[[ Task inputs, beginning ]]

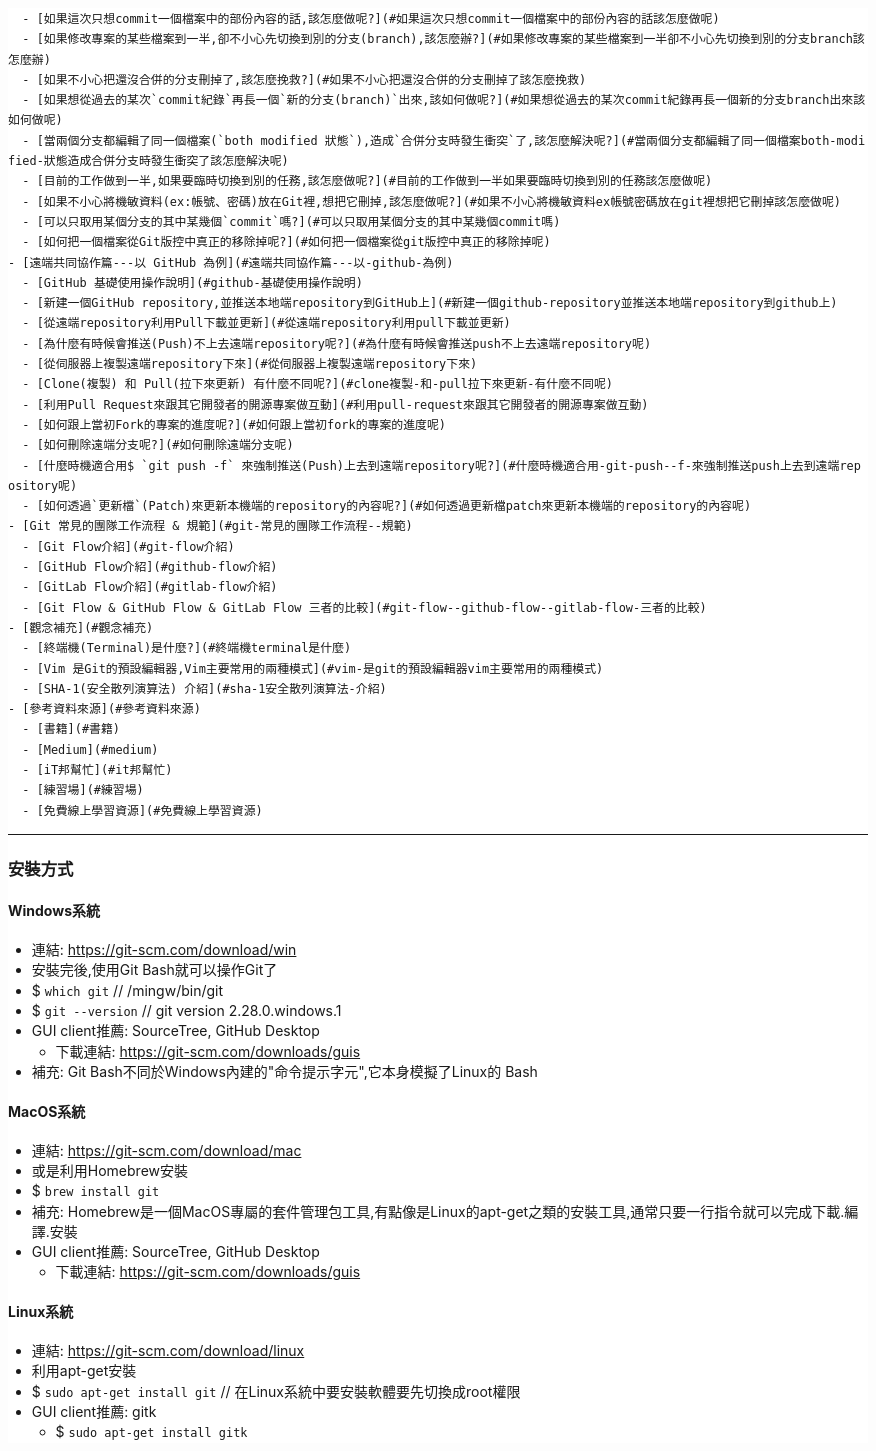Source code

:       - [如果這次只想commit一個檔案中的部份內容的話,該怎麼做呢?](#如果這次只想commit一個檔案中的部份內容的話該怎麼做呢)
      - [如果修改專案的某些檔案到一半,卻不小心先切換到別的分支(branch),該怎麼辦?](#如果修改專案的某些檔案到一半卻不小心先切換到別的分支branch該怎麼辦)
      - [如果不小心把還沒合併的分支刪掉了,該怎麼挽救?](#如果不小心把還沒合併的分支刪掉了該怎麼挽救)
      - [如果想從過去的某次`commit紀錄`再長一個`新的分支(branch)`出來,該如何做呢?](#如果想從過去的某次commit紀錄再長一個新的分支branch出來該如何做呢)
      - [當兩個分支都編輯了同一個檔案(`both modified 狀態`),造成`合併分支時發生衝突`了,該怎麼解決呢?](#當兩個分支都編輯了同一個檔案both-modified-狀態造成合併分支時發生衝突了該怎麼解決呢)
      - [目前的工作做到一半,如果要臨時切換到別的任務,該怎麼做呢?](#目前的工作做到一半如果要臨時切換到別的任務該怎麼做呢)
      - [如果不小心將機敏資料(ex:帳號、密碼)放在Git裡,想把它刪掉,該怎麼做呢?](#如果不小心將機敏資料ex帳號密碼放在git裡想把它刪掉該怎麼做呢)
      - [可以只取用某個分支的其中某幾個`commit`嗎?](#可以只取用某個分支的其中某幾個commit嗎)
      - [如何把一個檔案從Git版控中真正的移除掉呢?](#如何把一個檔案從git版控中真正的移除掉呢)
    - [遠端共同協作篇---以 GitHub 為例](#遠端共同協作篇---以-github-為例)
      - [GitHub 基礎使用操作說明](#github-基礎使用操作說明)
      - [新建一個GitHub repository,並推送本地端repository到GitHub上](#新建一個github-repository並推送本地端repository到github上)
      - [從遠端repository利用Pull下載並更新](#從遠端repository利用pull下載並更新)
      - [為什麼有時候會推送(Push)不上去遠端repository呢?](#為什麼有時候會推送push不上去遠端repository呢)
      - [從伺服器上複製遠端repository下來](#從伺服器上複製遠端repository下來)
      - [Clone(複製) 和 Pull(拉下來更新) 有什麼不同呢?](#clone複製-和-pull拉下來更新-有什麼不同呢)
      - [利用Pull Request來跟其它開發者的開源專案做互動](#利用pull-request來跟其它開發者的開源專案做互動)
      - [如何跟上當初Fork的專案的進度呢?](#如何跟上當初fork的專案的進度呢)
      - [如何刪除遠端分支呢?](#如何刪除遠端分支呢)
      - [什麼時機適合用$ `git push -f` 來強制推送(Push)上去到遠端repository呢?](#什麼時機適合用-git-push--f-來強制推送push上去到遠端repository呢)
      - [如何透過`更新檔`(Patch)來更新本機端的repository的內容呢?](#如何透過更新檔patch來更新本機端的repository的內容呢)
    - [Git 常見的團隊工作流程 & 規範](#git-常見的團隊工作流程--規範)
      - [Git Flow介紹](#git-flow介紹)
      - [GitHub Flow介紹](#github-flow介紹)
      - [GitLab Flow介紹](#gitlab-flow介紹)
      - [Git Flow & GitHub Flow & GitLab Flow 三者的比較](#git-flow--github-flow--gitlab-flow-三者的比較)
    - [觀念補充](#觀念補充)
      - [終端機(Terminal)是什麼?](#終端機terminal是什麼)
      - [Vim 是Git的預設編輯器,Vim主要常用的兩種模式](#vim-是git的預設編輯器vim主要常用的兩種模式)
      - [SHA-1(安全散列演算法) 介紹](#sha-1安全散列演算法-介紹)
    - [參考資料來源](#參考資料來源)
      - [書籍](#書籍)
      - [Medium](#medium)
      - [iT邦幫忙](#it邦幫忙)
      - [練習場](#練習場)
      - [免費線上學習資源](#免費線上學習資源)
  
---
### 安裝方式
#### Windows系統
  + 連結: https://git-scm.com/download/win
  + 安裝完後,使用Git Bash就可以操作Git了
  + $ `which git`    // /mingw/bin/git
  + $ `git --version`   // git version 2.28.0.windows.1
  + GUI client推薦: SourceTree, GitHub Desktop
    * 下載連結: https://git-scm.com/downloads/guis
  + 補充: Git Bash不同於Windows內建的"命令提示字元",它本身模擬了Linux的 Bash
#### MacOS系統
  + 連結: https://git-scm.com/download/mac
  + 或是利用Homebrew安裝
  + $ `brew install git`
  + 補充: Homebrew是一個MacOS專屬的套件管理包工具,有點像是Linux的apt-get之類的安裝工具,通常只要一行指令就可以完成下載.編譯.安裝
  + GUI client推薦: SourceTree, GitHub Desktop
    * 下載連結: https://git-scm.com/downloads/guis
#### Linux系統
  + 連結: https://git-scm.com/download/linux
  + 利用apt-get安裝
  + $ `sudo apt-get install git`    // 在Linux系統中要安裝軟體要先切換成root權限
  + GUI client推薦: gitk
    * $ `sudo apt-get install gitk `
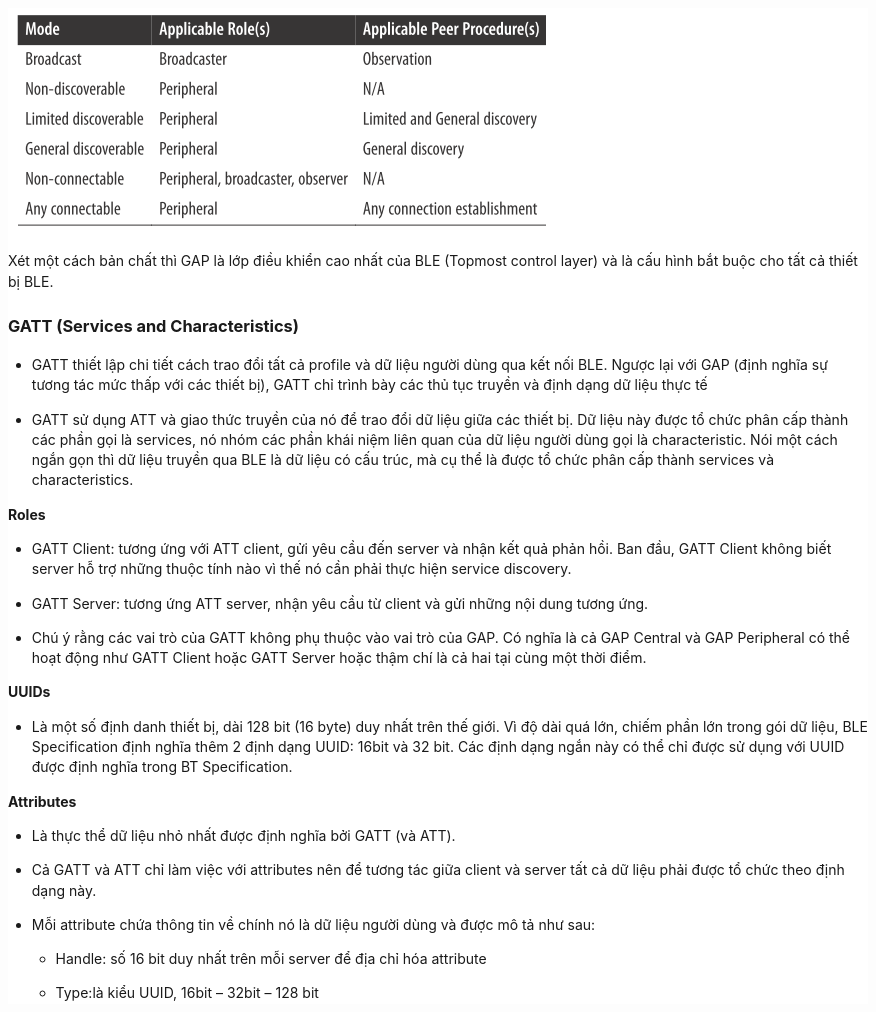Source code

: ![](images/ble/introduce/10.png) 

Xét một cách bản chất thì GAP là lớp điều khiển cao nhất của BLE (Topmost control layer) và là cấu hình bắt buộc cho tất cả thiết bị BLE.

### GATT (Services and Characteristics)

* GATT thiết lập chi tiết cách trao đổi tất cả profile và dữ liệu người dùng qua kết nối BLE. Ngược lại với GAP (định nghĩa sự tương tác mức thấp với các thiết bị), GATT chỉ trình bày các thủ tục truyền và định dạng dữ liệu thực tế

* GATT sử dụng ATT và giao thức truyền của nó để trao đổi dữ liệu giữa các thiết bị. Dữ liệu này được tổ chức phân cấp thành các phần gọi là services, nó nhóm các phần khái niệm liên quan của dữ liệu người dùng gọi là characteristic. Nói một cách ngắn gọn thì dữ liệu truyền qua BLE là dữ liệu có cấu trúc, mà cụ thể là được tổ chức phân cấp thành services và characteristics.

**Roles**

- GATT Client: tương ứng với ATT client, gửi yêu cầu đến server và nhận kết quả phản hồi. Ban đầu, GATT Client không biết server hỗ trợ những thuộc tính nào vì thế nó cần phải thực hiện service discovery.

- GATT Server: tương ứng ATT server, nhận yêu cầu từ client và gửi những nội dung tương ứng.
	
- Chú ý rằng các vai trò của GATT không phụ thuộc vào vai trò của GAP. Có nghĩa là cả GAP Central và GAP Peripheral có thể hoạt động như GATT Client hoặc GATT Server hoặc thậm chí là cả hai tại cùng một thời điểm.

**UUIDs**

- Là một số định danh thiết bị, dài 128 bit (16 byte) duy nhất trên thế giới. Vì độ dài quá lớn, chiếm phần lớn trong gói dữ liệu, BLE Specification định nghĩa thêm 2 định dạng UUID: 16bit và 32 bit. Các định dạng ngắn này có thể chỉ được sử dụng với UUID được định nghĩa trong BT Specification.

**Attributes**

- Là thực thể dữ liệu nhỏ nhất được định nghĩa bởi GATT (và ATT). 

- Cả GATT và ATT chỉ làm việc với attributes nên để tương tác giữa client và server tất cả dữ liệu phải được tổ chức theo định dạng này.

- Mỗi attribute chứa thông tin về chính nó là dữ liệu người dùng và được mô tả như sau:

	+ Handle: số 16 bit duy nhất trên mỗi server để địa chỉ hóa attribute 

	+ Type:là kiểu UUID, 16bit – 32bit – 128 bit
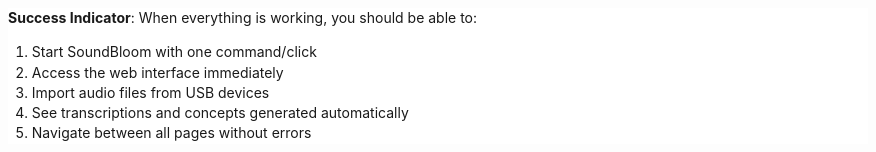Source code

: **Success Indicator**: When everything is working, you should be able to:
1. Start SoundBloom with one command/click
2. Access the web interface immediately
3. Import audio files from USB devices
4. See transcriptions and concepts generated automatically
5. Navigate between all pages without errors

[[ Task inputs, end ]]

Reproduce the full listing above word for word, leaving out the pictures.

— Response area —
Source code

:       - [如果這次只想commit一個檔案中的部份內容的話,該怎麼做呢?](#如果這次只想commit一個檔案中的部份內容的話該怎麼做呢)
      - [如果修改專案的某些檔案到一半,卻不小心先切換到別的分支(branch),該怎麼辦?](#如果修改專案的某些檔案到一半卻不小心先切換到別的分支branch該怎麼辦)
      - [如果不小心把還沒合併的分支刪掉了,該怎麼挽救?](#如果不小心把還沒合併的分支刪掉了該怎麼挽救)
      - [如果想從過去的某次`commit紀錄`再長一個`新的分支(branch)`出來,該如何做呢?](#如果想從過去的某次commit紀錄再長一個新的分支branch出來該如何做呢)
      - [當兩個分支都編輯了同一個檔案(`both modified 狀態`),造成`合併分支時發生衝突`了,該怎麼解決呢?](#當兩個分支都編輯了同一個檔案both-modified-狀態造成合併分支時發生衝突了該怎麼解決呢)
      - [目前的工作做到一半,如果要臨時切換到別的任務,該怎麼做呢?](#目前的工作做到一半如果要臨時切換到別的任務該怎麼做呢)
      - [如果不小心將機敏資料(ex:帳號、密碼)放在Git裡,想把它刪掉,該怎麼做呢?](#如果不小心將機敏資料ex帳號密碼放在git裡想把它刪掉該怎麼做呢)
      - [可以只取用某個分支的其中某幾個`commit`嗎?](#可以只取用某個分支的其中某幾個commit嗎)
      - [如何把一個檔案從Git版控中真正的移除掉呢?](#如何把一個檔案從git版控中真正的移除掉呢)
    - [遠端共同協作篇---以 GitHub 為例](#遠端共同協作篇---以-github-為例)
      - [GitHub 基礎使用操作說明](#github-基礎使用操作說明)
      - [新建一個GitHub repository,並推送本地端repository到GitHub上](#新建一個github-repository並推送本地端repository到github上)
      - [從遠端repository利用Pull下載並更新](#從遠端repository利用pull下載並更新)
      - [為什麼有時候會推送(Push)不上去遠端repository呢?](#為什麼有時候會推送push不上去遠端repository呢)
      - [從伺服器上複製遠端repository下來](#從伺服器上複製遠端repository下來)
      - [Clone(複製) 和 Pull(拉下來更新) 有什麼不同呢?](#clone複製-和-pull拉下來更新-有什麼不同呢)
      - [利用Pull Request來跟其它開發者的開源專案做互動](#利用pull-request來跟其它開發者的開源專案做互動)
      - [如何跟上當初Fork的專案的進度呢?](#如何跟上當初fork的專案的進度呢)
      - [如何刪除遠端分支呢?](#如何刪除遠端分支呢)
      - [什麼時機適合用$ `git push -f` 來強制推送(Push)上去到遠端repository呢?](#什麼時機適合用-git-push--f-來強制推送push上去到遠端repository呢)
      - [如何透過`更新檔`(Patch)來更新本機端的repository的內容呢?](#如何透過更新檔patch來更新本機端的repository的內容呢)
    - [Git 常見的團隊工作流程 & 規範](#git-常見的團隊工作流程--規範)
      - [Git Flow介紹](#git-flow介紹)
      - [GitHub Flow介紹](#github-flow介紹)
      - [GitLab Flow介紹](#gitlab-flow介紹)
      - [Git Flow & GitHub Flow & GitLab Flow 三者的比較](#git-flow--github-flow--gitlab-flow-三者的比較)
    - [觀念補充](#觀念補充)
      - [終端機(Terminal)是什麼?](#終端機terminal是什麼)
      - [Vim 是Git的預設編輯器,Vim主要常用的兩種模式](#vim-是git的預設編輯器vim主要常用的兩種模式)
      - [SHA-1(安全散列演算法) 介紹](#sha-1安全散列演算法-介紹)
    - [參考資料來源](#參考資料來源)
      - [書籍](#書籍)
      - [Medium](#medium)
      - [iT邦幫忙](#it邦幫忙)
      - [練習場](#練習場)
      - [免費線上學習資源](#免費線上學習資源)
  
---
### 安裝方式
#### Windows系統
  + 連結: https://git-scm.com/download/win
  + 安裝完後,使用Git Bash就可以操作Git了
  + $ `which git`    // /mingw/bin/git
  + $ `git --version`   // git version 2.28.0.windows.1
  + GUI client推薦: SourceTree, GitHub Desktop
    * 下載連結: https://git-scm.com/downloads/guis
  + 補充: Git Bash不同於Windows內建的"命令提示字元",它本身模擬了Linux的 Bash
#### MacOS系統
  + 連結: https://git-scm.com/download/mac
  + 或是利用Homebrew安裝
  + $ `brew install git`
  + 補充: Homebrew是一個MacOS專屬的套件管理包工具,有點像是Linux的apt-get之類的安裝工具,通常只要一行指令就可以完成下載.編譯.安裝
  + GUI client推薦: SourceTree, GitHub Desktop
    * 下載連結: https://git-scm.com/downloads/guis
#### Linux系統
  + 連結: https://git-scm.com/download/linux
  + 利用apt-get安裝
  + $ `sudo apt-get install git`    // 在Linux系統中要安裝軟體要先切換成root權限
  + GUI client推薦: gitk
    * $ `sudo apt-get install gitk `
Source code

: ![](images/ble/introduce/10.png) 

Xét một cách bản chất thì GAP là lớp điều khiển cao nhất của BLE (Topmost control layer) và là cấu hình bắt buộc cho tất cả thiết bị BLE.

### GATT (Services and Characteristics)

* GATT thiết lập chi tiết cách trao đổi tất cả profile và dữ liệu người dùng qua kết nối BLE. Ngược lại với GAP (định nghĩa sự tương tác mức thấp với các thiết bị), GATT chỉ trình bày các thủ tục truyền và định dạng dữ liệu thực tế

* GATT sử dụng ATT và giao thức truyền của nó để trao đổi dữ liệu giữa các thiết bị. Dữ liệu này được tổ chức phân cấp thành các phần gọi là services, nó nhóm các phần khái niệm liên quan của dữ liệu người dùng gọi là characteristic. Nói một cách ngắn gọn thì dữ liệu truyền qua BLE là dữ liệu có cấu trúc, mà cụ thể là được tổ chức phân cấp thành services và characteristics.

**Roles**

- GATT Client: tương ứng với ATT client, gửi yêu cầu đến server và nhận kết quả phản hồi. Ban đầu, GATT Client không biết server hỗ trợ những thuộc tính nào vì thế nó cần phải thực hiện service discovery.

- GATT Server: tương ứng ATT server, nhận yêu cầu từ client và gửi những nội dung tương ứng.
	
- Chú ý rằng các vai trò của GATT không phụ thuộc vào vai trò của GAP. Có nghĩa là cả GAP Central và GAP Peripheral có thể hoạt động như GATT Client hoặc GATT Server hoặc thậm chí là cả hai tại cùng một thời điểm.

**UUIDs**

- Là một số định danh thiết bị, dài 128 bit (16 byte) duy nhất trên thế giới. Vì độ dài quá lớn, chiếm phần lớn trong gói dữ liệu, BLE Specification định nghĩa thêm 2 định dạng UUID: 16bit và 32 bit. Các định dạng ngắn này có thể chỉ được sử dụng với UUID được định nghĩa trong BT Specification.

**Attributes**

- Là thực thể dữ liệu nhỏ nhất được định nghĩa bởi GATT (và ATT). 

- Cả GATT và ATT chỉ làm việc với attributes nên để tương tác giữa client và server tất cả dữ liệu phải được tổ chức theo định dạng này.

- Mỗi attribute chứa thông tin về chính nó là dữ liệu người dùng và được mô tả như sau:

	+ Handle: số 16 bit duy nhất trên mỗi server để địa chỉ hóa attribute 

	+ Type:là kiểu UUID, 16bit – 32bit – 128 bit
Source code

: **Success Indicator**: When everything is working, you should be able to:
1. Start SoundBloom with one command/click
2. Access the web interface immediately
3. Import audio files from USB devices
4. See transcriptions and concepts generated automatically
5. Navigate between all pages without errors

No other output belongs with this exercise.